Rigid industry categories
When creating properties in Google Analytics, you specify the industry category for that product. These predefined categories aren't always a good fit for businesses that span multiple industries or are niche enough that their industry is not listed. Unfortunately there’s no real way around this, so you should select the category that best fits your business, which will be used for things like suggesting audiences and benchmarking reports.
Data sampling rate limits
The sampling rate limit used for data explorations has been greatly increased in Google Analytics 4. There’s now a limit of 10 million events per query for standard users, and a 1 billion event limit for paid Google Analytics 360 users. These limitations are per property, so if you’re dealing with large amounts of data and want more accurate results, you can split your data streams across properties or reduce the timespan a report covers to avoid these limits.
Access and permissions
In Google Analytics 4, data can no longer be split into separate views with fine-grained permissions — permissions can only be granularly set at the property level or above. To restrict access to selected data for specific users, you’ll need to create separate properties containing only the data stream you wish to share with those users, and limit what data is collected.
Preserving data from deleted streams
If you delete a Google Analytics 4 data stream, the historical data is preserved, but will undergo no further processing. Deleted streams cannot be used to filter reports, or as dimensions when adding comparisons.

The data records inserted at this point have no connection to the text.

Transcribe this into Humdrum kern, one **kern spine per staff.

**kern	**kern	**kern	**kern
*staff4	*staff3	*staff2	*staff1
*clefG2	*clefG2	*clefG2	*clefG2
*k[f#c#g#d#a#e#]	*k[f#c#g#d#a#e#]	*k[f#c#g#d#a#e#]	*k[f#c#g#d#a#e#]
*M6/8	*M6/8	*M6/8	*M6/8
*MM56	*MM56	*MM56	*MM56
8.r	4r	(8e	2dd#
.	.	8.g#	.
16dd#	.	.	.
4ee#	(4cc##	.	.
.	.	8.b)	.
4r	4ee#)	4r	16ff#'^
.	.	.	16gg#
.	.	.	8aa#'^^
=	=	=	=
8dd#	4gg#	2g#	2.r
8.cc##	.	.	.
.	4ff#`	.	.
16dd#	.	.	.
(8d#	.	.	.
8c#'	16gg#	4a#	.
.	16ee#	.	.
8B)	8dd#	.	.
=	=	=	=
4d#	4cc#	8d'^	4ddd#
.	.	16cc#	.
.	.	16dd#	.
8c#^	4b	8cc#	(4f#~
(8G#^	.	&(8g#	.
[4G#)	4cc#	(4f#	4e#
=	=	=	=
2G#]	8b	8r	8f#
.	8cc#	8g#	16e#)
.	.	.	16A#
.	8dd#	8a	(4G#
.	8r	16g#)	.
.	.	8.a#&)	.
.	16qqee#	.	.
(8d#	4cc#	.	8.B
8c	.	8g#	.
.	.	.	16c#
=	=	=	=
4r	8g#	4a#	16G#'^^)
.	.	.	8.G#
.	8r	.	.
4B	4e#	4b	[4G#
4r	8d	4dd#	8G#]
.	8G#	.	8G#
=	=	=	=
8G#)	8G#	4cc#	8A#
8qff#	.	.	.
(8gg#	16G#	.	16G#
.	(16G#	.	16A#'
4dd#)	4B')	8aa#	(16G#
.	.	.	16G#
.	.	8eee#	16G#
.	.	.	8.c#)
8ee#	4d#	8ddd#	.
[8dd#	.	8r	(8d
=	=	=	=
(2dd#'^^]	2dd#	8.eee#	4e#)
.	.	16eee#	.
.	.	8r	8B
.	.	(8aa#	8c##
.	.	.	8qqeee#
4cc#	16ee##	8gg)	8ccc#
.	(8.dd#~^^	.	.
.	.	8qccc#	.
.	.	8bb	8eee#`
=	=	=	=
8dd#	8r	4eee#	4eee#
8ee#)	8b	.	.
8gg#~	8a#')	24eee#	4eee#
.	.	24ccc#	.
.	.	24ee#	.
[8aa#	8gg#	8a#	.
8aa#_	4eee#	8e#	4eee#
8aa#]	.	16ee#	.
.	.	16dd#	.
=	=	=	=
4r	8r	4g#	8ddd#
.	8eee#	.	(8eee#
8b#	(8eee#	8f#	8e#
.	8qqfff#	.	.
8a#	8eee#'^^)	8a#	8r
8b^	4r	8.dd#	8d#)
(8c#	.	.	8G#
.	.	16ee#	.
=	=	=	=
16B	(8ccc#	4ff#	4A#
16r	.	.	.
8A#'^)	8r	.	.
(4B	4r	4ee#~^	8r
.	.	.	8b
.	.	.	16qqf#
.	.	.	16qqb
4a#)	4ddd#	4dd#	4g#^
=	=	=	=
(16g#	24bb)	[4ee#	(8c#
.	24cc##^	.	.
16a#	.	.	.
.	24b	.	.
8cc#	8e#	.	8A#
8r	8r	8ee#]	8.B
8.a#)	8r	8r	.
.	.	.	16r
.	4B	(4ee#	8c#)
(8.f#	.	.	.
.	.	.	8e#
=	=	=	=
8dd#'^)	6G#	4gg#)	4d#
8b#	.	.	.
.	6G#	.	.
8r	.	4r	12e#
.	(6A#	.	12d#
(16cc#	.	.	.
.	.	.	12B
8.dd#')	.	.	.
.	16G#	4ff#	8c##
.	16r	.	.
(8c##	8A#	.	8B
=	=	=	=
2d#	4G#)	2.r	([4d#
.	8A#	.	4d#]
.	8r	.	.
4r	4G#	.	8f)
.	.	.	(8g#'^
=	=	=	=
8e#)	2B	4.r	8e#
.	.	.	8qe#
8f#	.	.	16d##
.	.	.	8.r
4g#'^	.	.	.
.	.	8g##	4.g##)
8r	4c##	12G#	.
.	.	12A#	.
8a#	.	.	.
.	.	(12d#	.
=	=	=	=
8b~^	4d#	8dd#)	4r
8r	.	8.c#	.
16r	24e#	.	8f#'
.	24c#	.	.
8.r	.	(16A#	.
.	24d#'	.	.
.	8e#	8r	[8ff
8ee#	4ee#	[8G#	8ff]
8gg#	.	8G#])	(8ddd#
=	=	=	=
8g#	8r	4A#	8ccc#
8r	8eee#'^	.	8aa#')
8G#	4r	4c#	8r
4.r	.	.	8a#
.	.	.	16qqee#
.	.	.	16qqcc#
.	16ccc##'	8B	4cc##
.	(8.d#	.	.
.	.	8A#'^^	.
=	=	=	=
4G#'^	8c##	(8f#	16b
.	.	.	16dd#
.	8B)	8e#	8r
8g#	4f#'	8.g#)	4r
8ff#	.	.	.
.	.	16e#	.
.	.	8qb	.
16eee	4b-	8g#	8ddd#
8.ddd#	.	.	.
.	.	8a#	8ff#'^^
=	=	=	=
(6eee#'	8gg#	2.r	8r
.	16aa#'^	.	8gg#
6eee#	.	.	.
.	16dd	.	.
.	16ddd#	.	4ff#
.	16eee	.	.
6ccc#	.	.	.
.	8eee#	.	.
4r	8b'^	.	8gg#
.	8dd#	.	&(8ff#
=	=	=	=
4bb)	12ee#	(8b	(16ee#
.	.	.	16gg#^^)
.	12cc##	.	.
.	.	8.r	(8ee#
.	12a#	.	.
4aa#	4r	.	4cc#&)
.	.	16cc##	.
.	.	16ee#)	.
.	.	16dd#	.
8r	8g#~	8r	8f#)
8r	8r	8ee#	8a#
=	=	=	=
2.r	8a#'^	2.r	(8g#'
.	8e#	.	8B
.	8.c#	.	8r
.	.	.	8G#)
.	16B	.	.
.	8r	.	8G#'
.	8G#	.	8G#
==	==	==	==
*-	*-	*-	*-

Analytics data and legal compliance
It’s your responsibility to remain compliant with any privacy laws that cover you and your users. To assist with compliance, you should collect only the data your business requires, and seek consent from your users when collecting any potentially personally identifiable information (PII). Generally speaking, it is considered best practice to not send any PII data to Google Analytics in the first place but store them securely and limit access in your organization to them as much as possible. This means potentially modifying your GA4 data collection tags to prevent picking up PII data from the user’s current URL accidentally. For example, sending page view data for is not OK.
Make sure you are aware of how Google Analytics collects, processes, and stores data, and how permissions are granted. In Google Analytics 4, data can no longer be split into separate views with fine-grained permissions — permissions can only be granularly set at the property level or above. Take this into account when setting permissions on your data streams, so that you don’t accidentally mishandle data or disclose information to unintended recipients.

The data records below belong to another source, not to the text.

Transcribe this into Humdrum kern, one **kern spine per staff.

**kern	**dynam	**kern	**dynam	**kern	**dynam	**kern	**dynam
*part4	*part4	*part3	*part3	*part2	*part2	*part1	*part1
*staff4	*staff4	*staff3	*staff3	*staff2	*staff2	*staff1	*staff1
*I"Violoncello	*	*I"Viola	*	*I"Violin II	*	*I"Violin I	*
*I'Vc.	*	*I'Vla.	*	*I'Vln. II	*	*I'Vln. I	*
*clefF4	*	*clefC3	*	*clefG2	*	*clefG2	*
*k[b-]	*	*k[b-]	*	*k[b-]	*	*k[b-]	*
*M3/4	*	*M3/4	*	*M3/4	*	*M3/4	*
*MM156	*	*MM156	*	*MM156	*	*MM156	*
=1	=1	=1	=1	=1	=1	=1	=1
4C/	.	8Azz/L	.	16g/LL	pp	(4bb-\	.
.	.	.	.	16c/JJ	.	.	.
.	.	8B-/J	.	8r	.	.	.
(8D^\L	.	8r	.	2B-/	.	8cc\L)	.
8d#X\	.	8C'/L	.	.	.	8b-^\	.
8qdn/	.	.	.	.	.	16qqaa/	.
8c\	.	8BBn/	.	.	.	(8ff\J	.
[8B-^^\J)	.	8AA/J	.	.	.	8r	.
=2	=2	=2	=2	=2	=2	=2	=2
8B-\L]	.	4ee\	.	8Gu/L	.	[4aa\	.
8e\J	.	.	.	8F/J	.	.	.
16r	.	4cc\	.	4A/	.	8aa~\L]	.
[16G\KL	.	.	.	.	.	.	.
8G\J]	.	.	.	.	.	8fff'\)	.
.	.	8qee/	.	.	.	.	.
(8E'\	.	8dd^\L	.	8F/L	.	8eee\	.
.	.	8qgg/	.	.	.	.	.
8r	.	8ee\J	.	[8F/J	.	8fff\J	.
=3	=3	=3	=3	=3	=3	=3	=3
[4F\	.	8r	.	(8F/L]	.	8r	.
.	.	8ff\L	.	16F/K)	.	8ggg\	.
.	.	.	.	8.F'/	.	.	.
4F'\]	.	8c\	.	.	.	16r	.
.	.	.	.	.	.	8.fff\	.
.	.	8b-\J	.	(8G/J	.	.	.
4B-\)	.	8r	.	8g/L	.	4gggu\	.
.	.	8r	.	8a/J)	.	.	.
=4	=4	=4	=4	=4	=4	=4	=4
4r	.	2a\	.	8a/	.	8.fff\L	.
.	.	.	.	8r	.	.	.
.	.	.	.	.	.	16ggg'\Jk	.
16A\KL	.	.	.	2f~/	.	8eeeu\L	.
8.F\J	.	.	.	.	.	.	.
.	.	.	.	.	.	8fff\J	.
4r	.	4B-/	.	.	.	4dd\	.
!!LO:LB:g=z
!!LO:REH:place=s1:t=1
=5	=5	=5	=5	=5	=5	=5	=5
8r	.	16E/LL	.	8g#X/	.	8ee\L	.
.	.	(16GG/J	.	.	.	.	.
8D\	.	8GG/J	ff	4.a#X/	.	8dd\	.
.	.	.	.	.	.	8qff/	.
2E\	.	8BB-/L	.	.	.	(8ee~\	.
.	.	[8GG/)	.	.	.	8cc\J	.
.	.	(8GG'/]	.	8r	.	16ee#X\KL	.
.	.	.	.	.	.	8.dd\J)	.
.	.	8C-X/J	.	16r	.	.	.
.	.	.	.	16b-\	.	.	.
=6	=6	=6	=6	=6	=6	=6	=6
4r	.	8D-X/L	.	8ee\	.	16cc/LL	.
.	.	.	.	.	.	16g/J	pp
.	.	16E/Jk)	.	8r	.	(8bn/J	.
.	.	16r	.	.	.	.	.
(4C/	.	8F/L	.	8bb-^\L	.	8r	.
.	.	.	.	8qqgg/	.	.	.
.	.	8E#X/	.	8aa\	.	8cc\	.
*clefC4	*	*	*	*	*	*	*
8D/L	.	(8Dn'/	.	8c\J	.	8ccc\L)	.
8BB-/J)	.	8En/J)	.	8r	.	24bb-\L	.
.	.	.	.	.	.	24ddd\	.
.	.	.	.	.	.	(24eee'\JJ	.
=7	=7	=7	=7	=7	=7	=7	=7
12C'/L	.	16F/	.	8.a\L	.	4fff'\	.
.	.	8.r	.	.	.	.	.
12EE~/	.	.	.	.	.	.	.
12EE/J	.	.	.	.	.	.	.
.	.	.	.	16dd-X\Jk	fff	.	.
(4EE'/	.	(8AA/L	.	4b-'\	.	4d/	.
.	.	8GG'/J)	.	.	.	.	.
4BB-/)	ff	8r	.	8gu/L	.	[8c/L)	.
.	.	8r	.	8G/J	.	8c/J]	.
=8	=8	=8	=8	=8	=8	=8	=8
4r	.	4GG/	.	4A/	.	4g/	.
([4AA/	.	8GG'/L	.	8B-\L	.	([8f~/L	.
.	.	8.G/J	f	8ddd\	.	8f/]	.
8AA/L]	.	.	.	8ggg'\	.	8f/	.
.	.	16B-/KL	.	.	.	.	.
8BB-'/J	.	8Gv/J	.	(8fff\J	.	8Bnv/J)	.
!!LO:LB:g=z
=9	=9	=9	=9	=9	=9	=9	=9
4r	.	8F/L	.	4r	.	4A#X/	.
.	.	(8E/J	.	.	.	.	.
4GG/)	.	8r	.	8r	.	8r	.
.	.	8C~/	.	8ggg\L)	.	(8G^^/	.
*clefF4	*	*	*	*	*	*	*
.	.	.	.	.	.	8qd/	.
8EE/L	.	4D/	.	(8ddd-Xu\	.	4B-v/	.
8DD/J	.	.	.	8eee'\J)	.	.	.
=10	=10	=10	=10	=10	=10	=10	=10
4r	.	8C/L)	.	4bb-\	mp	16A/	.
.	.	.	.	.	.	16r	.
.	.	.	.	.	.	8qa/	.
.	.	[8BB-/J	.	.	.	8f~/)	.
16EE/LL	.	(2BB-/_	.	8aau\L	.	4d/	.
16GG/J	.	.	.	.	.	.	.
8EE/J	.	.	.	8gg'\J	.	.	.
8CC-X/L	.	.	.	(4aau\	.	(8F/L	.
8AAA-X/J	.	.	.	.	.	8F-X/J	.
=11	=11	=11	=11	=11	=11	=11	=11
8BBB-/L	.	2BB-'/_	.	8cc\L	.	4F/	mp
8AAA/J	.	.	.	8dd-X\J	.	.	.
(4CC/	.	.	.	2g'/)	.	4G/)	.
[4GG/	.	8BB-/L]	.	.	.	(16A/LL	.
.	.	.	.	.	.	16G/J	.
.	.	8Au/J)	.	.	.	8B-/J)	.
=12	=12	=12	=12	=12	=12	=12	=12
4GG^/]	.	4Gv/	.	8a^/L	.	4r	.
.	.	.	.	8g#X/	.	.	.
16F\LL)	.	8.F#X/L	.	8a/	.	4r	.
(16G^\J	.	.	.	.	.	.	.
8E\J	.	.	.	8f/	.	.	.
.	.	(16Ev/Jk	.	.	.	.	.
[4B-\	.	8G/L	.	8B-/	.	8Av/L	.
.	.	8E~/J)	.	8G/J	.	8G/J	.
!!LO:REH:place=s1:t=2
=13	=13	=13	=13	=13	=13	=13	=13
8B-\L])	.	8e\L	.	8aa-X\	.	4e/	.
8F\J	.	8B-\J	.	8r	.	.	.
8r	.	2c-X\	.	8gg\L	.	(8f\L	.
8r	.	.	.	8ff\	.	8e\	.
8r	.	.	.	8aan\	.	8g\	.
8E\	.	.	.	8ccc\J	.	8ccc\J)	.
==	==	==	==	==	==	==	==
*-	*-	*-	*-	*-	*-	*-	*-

Fully leveraging your data streams with a customer data platform (CDP)
Data streams in Google Analytics are the mechanism that collects data from your websites and apps, making it available for use with Google Analytics' inbuilt analysis and reporting tools. While these tools are user-friendly, they’re constrained in their scope, and many businesses find them limiting as their data requirements increase. Google also imposes restrictions on how much and how long data can be stored and may further tweak these restrictions in the future, keeping the data you’ve invested in collecting out of your complete control.
By taking full ownership of the data you collect through your Google Analytics data streams, you can ensure that the maximal value is extracted from it. A customer data platform (CDP) takes data from multiple sources — including Google Analytics — and transforms it into a consistent, readily reportable format suitable for long-term storage in your own data warehouse.
Data stored on your infrastructure is under your full control, for long-term use under your own terms. You are then free to blend your Google Analytics data with your own data or data from other sources, and use your own tools to analyze, report on, and visualize your data without limitations.